According to DCNS Scorpene is the most lethal conventional submarine in history. It was designed for the Indian Navy and several units were purchased by Malaysia and Chile. (Here in India, May 1, 2016.) (INDIAN NAVY / AFP / HO)
The technical and confidential data that the DCNS qualifies as the most lethal submarines conventional history could they fall into the wrong hands? According to The Australian, the French shipbuilder was the victim of a massive data leak. The 22,400 pages disclosed, the Australian newspaper claims to have consulted detail the combat capabilities of the Scorpene, designed for the Indian Navy and several units which were purchased by Malaysia and Chile.

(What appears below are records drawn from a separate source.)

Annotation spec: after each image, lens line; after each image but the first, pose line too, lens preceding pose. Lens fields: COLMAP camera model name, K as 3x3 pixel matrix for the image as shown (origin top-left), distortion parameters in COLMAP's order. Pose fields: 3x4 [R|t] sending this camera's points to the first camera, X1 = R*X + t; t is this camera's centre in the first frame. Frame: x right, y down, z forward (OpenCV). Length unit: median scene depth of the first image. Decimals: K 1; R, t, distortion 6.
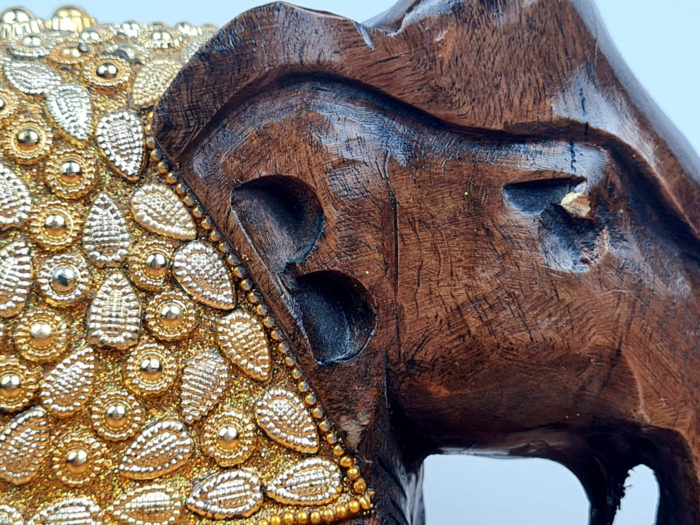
lens RADIAL K [[533.3, 0, 351.6], [0, 533.3, 256.7], [0, 0, 1]] dist [0.053096, -0.003928]
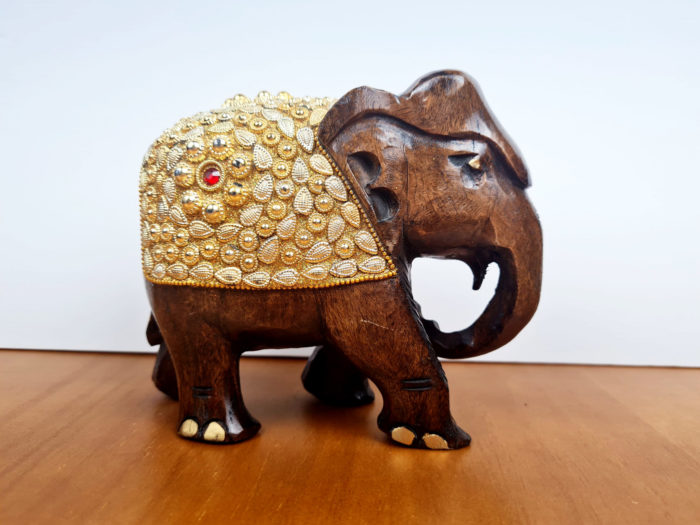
lens RADIAL K [[533.3, 0, 344.9], [0, 533.3, 267.0], [0, 0, 1]] dist [0.053096, -0.003928]
pose [[0.999877, 0.012844, 0.009036, -0.249383], [-0.013050, 0.999649, 0.023070, 0.366646], [-0.008736, -0.023186, 0.999693, -1.690525]]
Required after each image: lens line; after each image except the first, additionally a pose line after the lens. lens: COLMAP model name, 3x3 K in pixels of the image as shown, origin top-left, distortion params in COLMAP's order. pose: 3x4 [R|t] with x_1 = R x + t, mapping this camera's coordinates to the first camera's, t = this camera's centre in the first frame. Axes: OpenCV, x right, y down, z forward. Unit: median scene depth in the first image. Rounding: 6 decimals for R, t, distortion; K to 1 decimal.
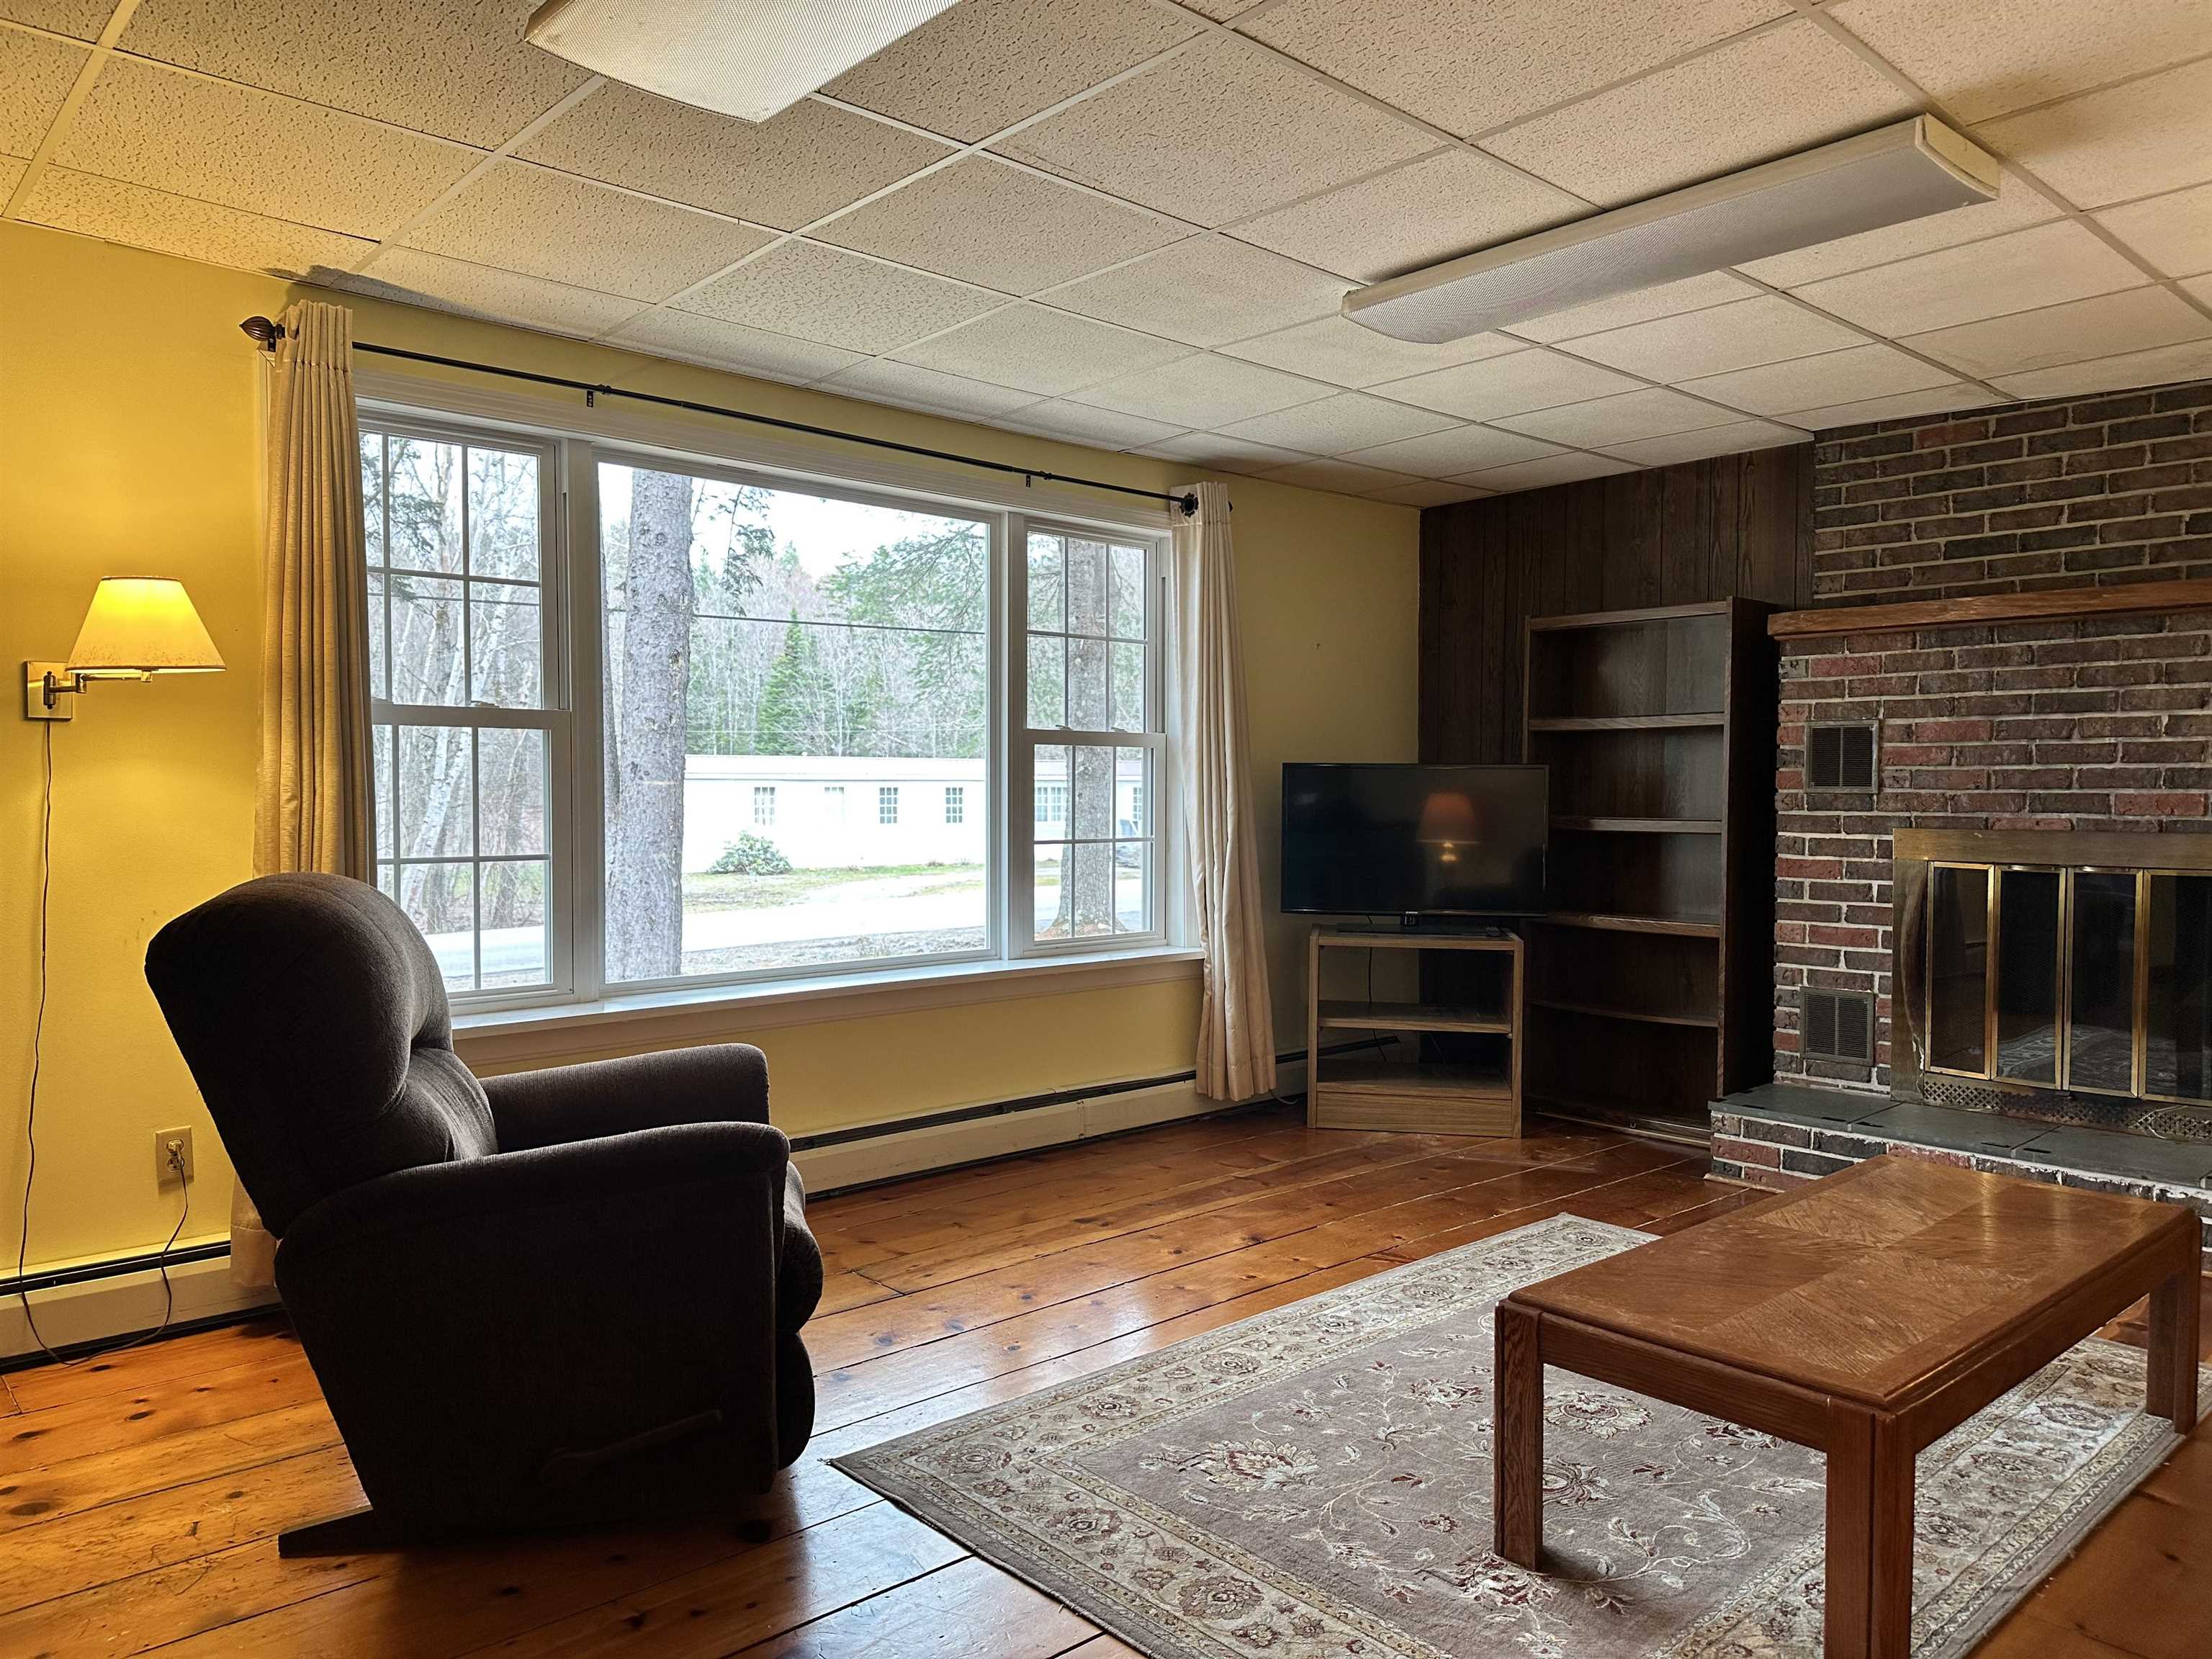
lens RADIAL K [[1527.5, 0, 1109.3], [0, 1527.5, 829.9], [0, 0, 1]] dist [0.001484, -0.018913]
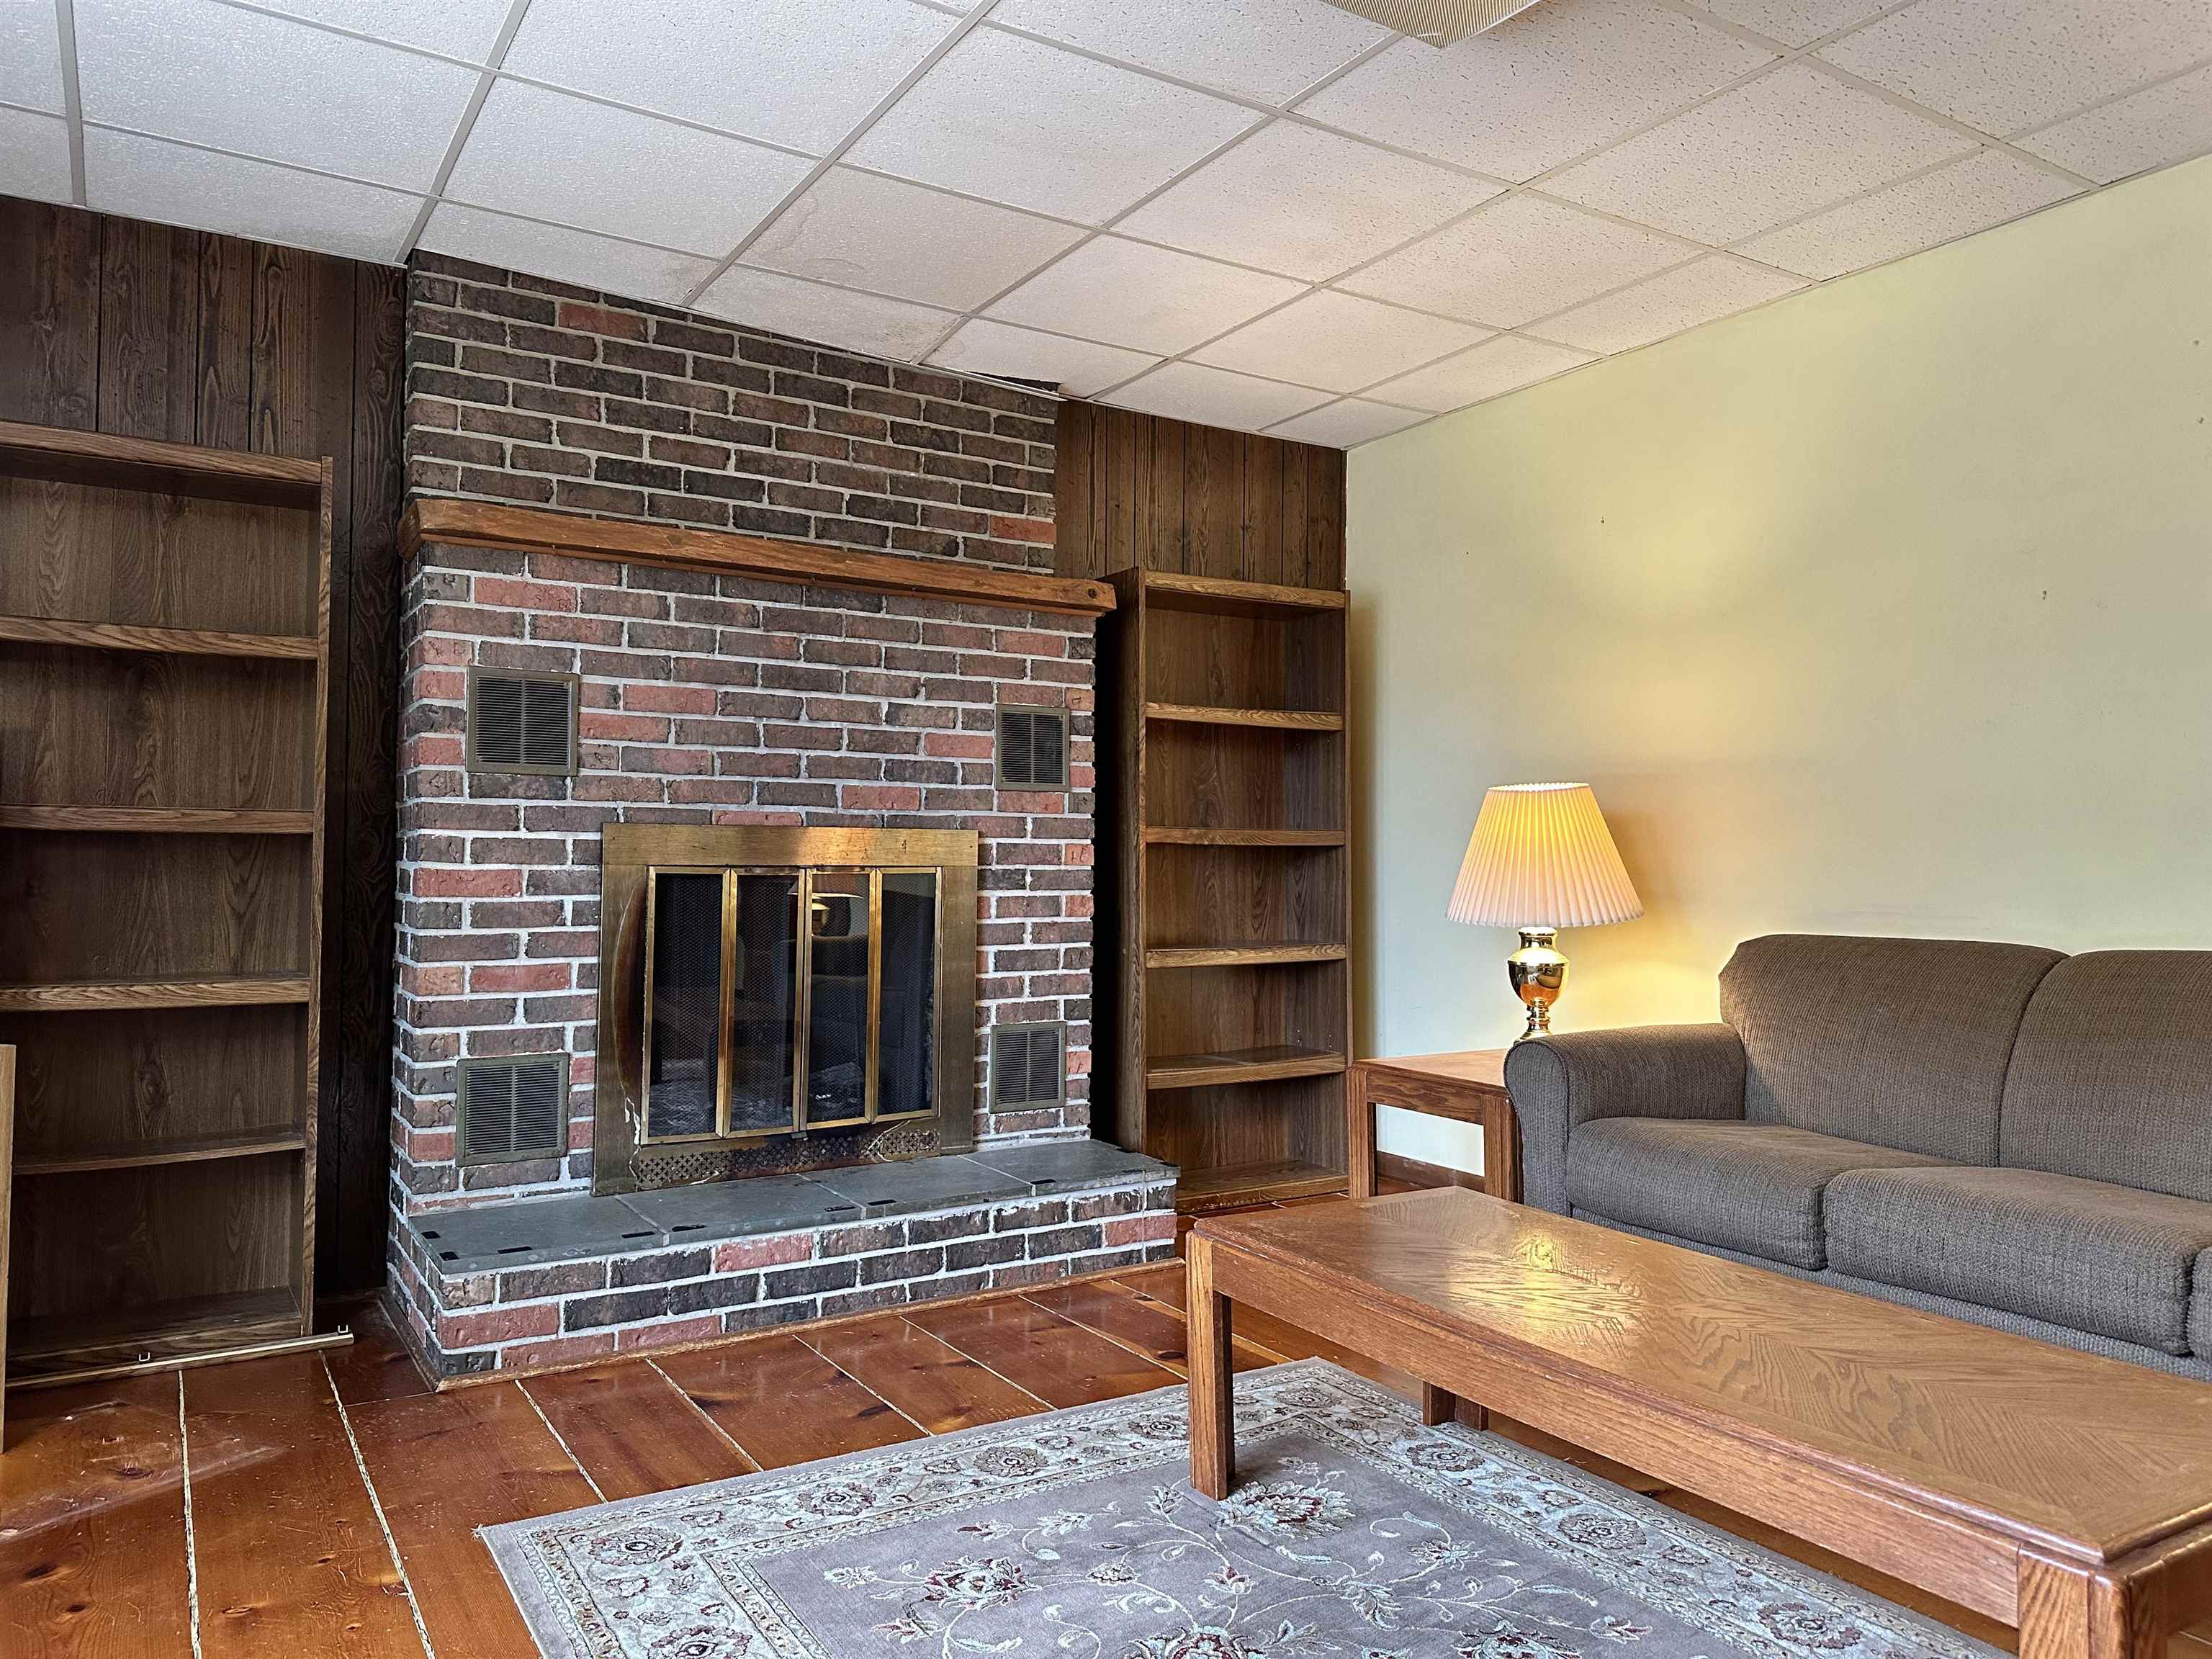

The documents describe the probes of the vessels, their communication and navigation systems, and 500 pages are devoted exclusively to torpedo system, the newspaper said.
The AUSTRALIA relativized
the leak might also worry Brazil, which must deploy these submarines from 2018, and Australia, which has awarded a contract in April 50 billion Australian dollars ($ 38 billion US) to DCNS group to design and manufacture its next generation of submarines.
Australian Prime Minister Malcolm Turnbull acknowledged that the leak was “worrying” while relativizing the potential impact for Australia. “The submarine we build or we will build with the French called the Barracuda, and is totally different from the Scorpene designed for the Indian navy,” has he told Australian Channel Seven chain.
“We have safety devices to our information of the highest defense, either through exchanges with other countries or in Australia,” he added. The leak has “no connection with the next submarine program of the Australian government,” he said in a statement the Australian Industry Minister of Defence, Christopher Pyne. This program, said the minister, “is set in a very strict framework that governs how all information and technical data are managed and will be managed in the future.”
SURVEY IN FRANCE
the DCNS group, owned 62% by the French state, told AFP that “the national safety authorities” French “investigating”, without giving further details. “The investigation will determine the exact nature of the documents that were the subject of these leaks, the potential damage to our customers as well as the responsibilities,” the group added.
According to The Australian, DCNS would suggested that the leak could come from India rather than France. The data, however, could have been washed out of France in 2011 by a former French naval officer who at the time was a subcontractor of DCNS. The documents could have passed through the southeast Asian companies before being sent to a company in Australia, the paper said.